By
: Darlis Aziz, S.I.Kom
Politik
Identitas (Political Identity) menjadi motif pembentukan negara Israel dan
konflik berkepanjangan di kawasan Palestina. Politik identitas merupakan bagian
dari politik budaya yang terdiri dari ras, agama, etnis dan budaya.
Brainstormer mencoba mengidentifikasi Politik Identitas sebagai konsep atau
gerakan politik yang fokus dalam keanekaragaman. Argumen dalam diskusi ini
adalah Israel telah berhasil memanfaatkan narasi identitas budayanya untuk
menyatukan persepsi Yahudi di seluruh dunia untuk mereproduksi sebagai
pembenaran sejarah serta alat politik demi perwujudan dari cita-cita nasional
dalam membangun negara bangsa sendiri.

## DATA YANG DIBERIKAN:
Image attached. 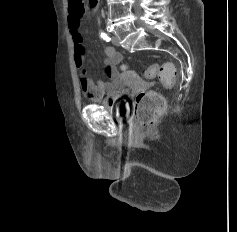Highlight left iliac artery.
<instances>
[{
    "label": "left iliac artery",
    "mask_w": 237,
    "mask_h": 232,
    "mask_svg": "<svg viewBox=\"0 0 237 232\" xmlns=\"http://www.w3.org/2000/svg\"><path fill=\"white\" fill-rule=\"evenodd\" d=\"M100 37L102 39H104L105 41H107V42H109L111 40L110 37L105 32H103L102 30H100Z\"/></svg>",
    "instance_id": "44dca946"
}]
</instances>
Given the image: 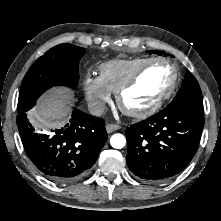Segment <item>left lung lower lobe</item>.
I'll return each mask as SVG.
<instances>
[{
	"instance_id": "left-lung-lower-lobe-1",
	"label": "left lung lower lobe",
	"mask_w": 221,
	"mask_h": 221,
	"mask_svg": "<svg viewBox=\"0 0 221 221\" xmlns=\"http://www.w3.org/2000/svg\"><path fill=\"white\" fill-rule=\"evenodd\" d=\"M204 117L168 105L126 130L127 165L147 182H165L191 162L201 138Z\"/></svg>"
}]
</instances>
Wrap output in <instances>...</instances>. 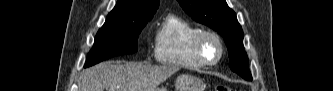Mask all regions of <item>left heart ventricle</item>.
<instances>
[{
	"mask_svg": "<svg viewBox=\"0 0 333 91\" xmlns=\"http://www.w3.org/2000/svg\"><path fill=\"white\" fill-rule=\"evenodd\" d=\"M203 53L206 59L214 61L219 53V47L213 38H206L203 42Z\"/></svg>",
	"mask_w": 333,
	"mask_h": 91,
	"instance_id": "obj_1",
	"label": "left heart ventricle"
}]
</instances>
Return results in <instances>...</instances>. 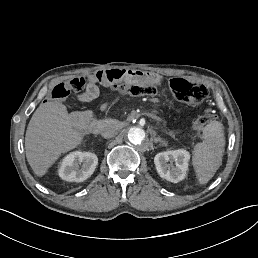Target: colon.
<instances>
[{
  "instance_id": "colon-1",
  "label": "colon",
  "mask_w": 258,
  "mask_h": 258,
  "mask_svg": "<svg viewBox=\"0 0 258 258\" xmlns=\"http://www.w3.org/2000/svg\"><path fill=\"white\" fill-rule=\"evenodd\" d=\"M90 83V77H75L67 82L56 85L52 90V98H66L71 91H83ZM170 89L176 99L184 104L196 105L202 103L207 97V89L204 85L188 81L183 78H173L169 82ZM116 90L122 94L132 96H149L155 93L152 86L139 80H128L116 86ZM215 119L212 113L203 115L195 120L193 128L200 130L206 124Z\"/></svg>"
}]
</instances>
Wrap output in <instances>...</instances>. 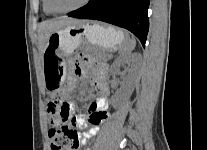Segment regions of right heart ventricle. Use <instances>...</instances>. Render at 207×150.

---

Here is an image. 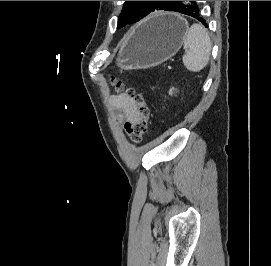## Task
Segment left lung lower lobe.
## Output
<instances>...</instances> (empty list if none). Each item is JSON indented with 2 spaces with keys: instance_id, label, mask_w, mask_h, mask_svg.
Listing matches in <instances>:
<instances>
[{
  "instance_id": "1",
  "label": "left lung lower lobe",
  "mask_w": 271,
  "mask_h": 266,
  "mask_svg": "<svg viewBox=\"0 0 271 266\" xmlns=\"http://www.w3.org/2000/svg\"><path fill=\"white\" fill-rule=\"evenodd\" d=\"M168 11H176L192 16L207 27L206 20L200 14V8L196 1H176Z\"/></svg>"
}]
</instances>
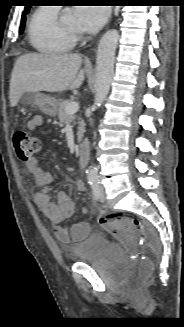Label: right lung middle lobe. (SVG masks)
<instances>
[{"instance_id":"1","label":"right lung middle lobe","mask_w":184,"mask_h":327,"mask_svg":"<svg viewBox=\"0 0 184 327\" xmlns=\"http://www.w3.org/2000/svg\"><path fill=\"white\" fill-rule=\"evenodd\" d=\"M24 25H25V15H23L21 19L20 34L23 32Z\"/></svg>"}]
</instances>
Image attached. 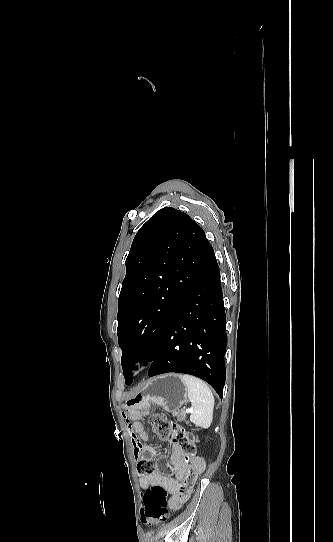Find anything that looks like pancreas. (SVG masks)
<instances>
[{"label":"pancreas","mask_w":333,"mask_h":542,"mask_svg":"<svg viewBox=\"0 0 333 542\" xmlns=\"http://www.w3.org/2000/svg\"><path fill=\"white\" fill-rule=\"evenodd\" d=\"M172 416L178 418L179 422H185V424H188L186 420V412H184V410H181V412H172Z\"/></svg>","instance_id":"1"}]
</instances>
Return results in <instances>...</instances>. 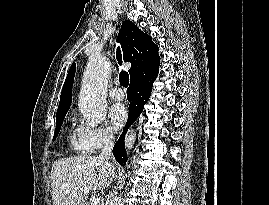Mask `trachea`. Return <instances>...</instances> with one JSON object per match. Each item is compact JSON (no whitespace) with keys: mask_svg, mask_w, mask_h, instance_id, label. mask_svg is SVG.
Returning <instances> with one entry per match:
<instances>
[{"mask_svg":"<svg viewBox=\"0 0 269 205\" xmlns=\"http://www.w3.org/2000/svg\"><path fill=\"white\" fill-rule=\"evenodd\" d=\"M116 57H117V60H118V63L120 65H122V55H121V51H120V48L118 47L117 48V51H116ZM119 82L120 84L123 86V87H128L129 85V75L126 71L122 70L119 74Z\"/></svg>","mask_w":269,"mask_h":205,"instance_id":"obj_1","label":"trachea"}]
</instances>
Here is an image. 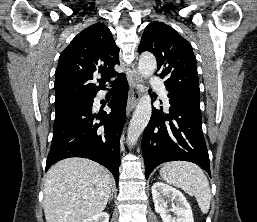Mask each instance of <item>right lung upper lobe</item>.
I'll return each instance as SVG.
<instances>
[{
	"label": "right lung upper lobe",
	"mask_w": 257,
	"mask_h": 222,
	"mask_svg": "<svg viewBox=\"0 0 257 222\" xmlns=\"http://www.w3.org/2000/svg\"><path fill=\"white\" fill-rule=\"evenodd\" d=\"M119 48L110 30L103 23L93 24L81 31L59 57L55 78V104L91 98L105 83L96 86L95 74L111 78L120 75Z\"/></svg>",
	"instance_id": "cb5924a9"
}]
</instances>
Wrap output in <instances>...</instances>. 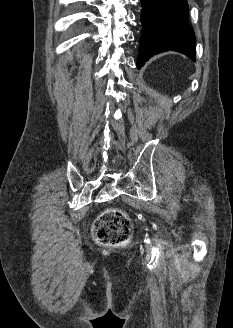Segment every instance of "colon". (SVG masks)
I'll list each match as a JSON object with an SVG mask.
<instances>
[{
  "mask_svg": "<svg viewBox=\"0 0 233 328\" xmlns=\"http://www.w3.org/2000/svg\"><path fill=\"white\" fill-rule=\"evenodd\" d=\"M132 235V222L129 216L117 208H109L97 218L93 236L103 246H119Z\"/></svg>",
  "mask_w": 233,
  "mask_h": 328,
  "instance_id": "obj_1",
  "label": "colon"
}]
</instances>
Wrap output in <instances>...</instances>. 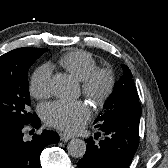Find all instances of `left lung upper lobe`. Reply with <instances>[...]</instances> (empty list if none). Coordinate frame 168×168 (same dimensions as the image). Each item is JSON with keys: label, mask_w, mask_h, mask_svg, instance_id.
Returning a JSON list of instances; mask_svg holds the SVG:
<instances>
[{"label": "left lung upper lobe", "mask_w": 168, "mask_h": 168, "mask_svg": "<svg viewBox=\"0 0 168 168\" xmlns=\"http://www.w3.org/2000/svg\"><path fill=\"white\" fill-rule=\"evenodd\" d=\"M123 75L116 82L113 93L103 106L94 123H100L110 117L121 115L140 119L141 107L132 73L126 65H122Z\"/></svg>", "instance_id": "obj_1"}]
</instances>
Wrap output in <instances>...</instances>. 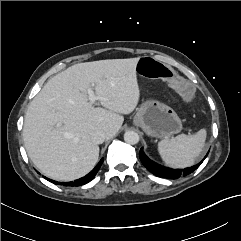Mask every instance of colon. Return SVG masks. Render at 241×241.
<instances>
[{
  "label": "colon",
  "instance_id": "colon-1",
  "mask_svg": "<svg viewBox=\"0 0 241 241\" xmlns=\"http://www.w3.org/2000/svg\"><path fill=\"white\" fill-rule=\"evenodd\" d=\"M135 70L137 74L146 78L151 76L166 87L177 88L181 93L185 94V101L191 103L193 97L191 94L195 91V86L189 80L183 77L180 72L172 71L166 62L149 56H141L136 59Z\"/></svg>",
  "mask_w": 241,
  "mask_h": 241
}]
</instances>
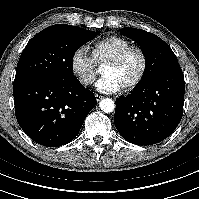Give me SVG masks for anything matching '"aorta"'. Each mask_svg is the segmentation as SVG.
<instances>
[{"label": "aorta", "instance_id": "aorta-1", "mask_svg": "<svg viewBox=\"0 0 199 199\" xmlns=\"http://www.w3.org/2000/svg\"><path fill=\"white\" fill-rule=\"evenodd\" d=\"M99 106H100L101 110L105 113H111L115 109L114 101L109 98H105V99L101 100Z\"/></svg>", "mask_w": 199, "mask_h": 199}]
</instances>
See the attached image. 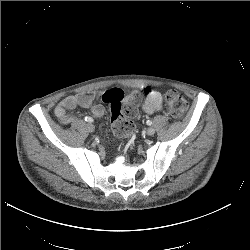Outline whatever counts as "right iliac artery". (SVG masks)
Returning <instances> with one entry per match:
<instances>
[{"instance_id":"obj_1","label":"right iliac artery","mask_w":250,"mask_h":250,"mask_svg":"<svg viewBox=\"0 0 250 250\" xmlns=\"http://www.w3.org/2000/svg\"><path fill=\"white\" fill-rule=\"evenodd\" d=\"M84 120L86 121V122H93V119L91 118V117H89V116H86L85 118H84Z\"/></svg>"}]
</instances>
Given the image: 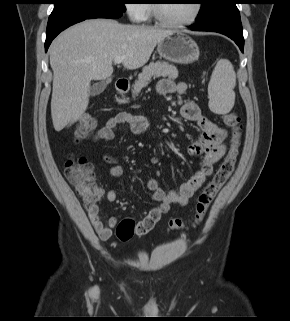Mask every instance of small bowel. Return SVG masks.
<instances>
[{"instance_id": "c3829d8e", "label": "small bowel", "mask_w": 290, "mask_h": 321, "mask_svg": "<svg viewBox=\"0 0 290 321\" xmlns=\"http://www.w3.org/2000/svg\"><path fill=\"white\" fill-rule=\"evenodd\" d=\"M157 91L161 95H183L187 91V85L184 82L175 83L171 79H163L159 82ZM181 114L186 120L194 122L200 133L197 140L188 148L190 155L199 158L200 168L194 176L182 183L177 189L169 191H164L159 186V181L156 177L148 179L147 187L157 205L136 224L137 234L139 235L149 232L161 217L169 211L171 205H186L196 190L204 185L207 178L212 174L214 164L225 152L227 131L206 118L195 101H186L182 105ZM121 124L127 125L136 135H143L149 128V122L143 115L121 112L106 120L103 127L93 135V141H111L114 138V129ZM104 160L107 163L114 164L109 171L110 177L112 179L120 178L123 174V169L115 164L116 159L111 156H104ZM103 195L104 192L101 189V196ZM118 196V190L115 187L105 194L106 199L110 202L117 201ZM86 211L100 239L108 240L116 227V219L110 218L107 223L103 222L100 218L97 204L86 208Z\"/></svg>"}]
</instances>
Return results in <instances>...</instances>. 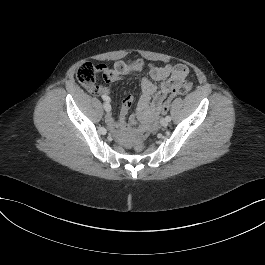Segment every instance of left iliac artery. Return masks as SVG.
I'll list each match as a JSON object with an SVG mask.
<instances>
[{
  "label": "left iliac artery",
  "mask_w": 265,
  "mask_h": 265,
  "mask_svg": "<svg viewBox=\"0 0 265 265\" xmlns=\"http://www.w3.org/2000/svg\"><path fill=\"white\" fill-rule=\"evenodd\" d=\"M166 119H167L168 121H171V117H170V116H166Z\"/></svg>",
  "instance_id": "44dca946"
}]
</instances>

## INSTRUKSI KERJA:
Ubah paragraf teks di atas yang diawali "Politik Identitas (Political Identity) menjadi motif" menjadi daftar poin yang lebih ringkas dengan tetap memuat fakta-fakta utamanya.

## HASIL DI BAWAH:
- Politik identitas menjadi motif pembentukan negara Israel dan konflik berkepanjangan di kawasan Palestina.
- Politik identitas merupakan bagian dari politik budaya yang terdiri dari ras, agama, etnis, dan budaya.
- Brainstormer mengidentifikasi politik identitas sebagai konsep atau gerakan politik yang berfokus pada keanekaragaman.
- Argumen diskusi: Israel berhasil memanfaatkan narasi identitas budayanya untuk menyatukan persepsi Yahudi di seluruh dunia.
- Narasi itu direproduksi sebagai pembenaran sejarah dan alat politik untuk mewujudkan cita-cita nasional membangun negara bangsa sendiri.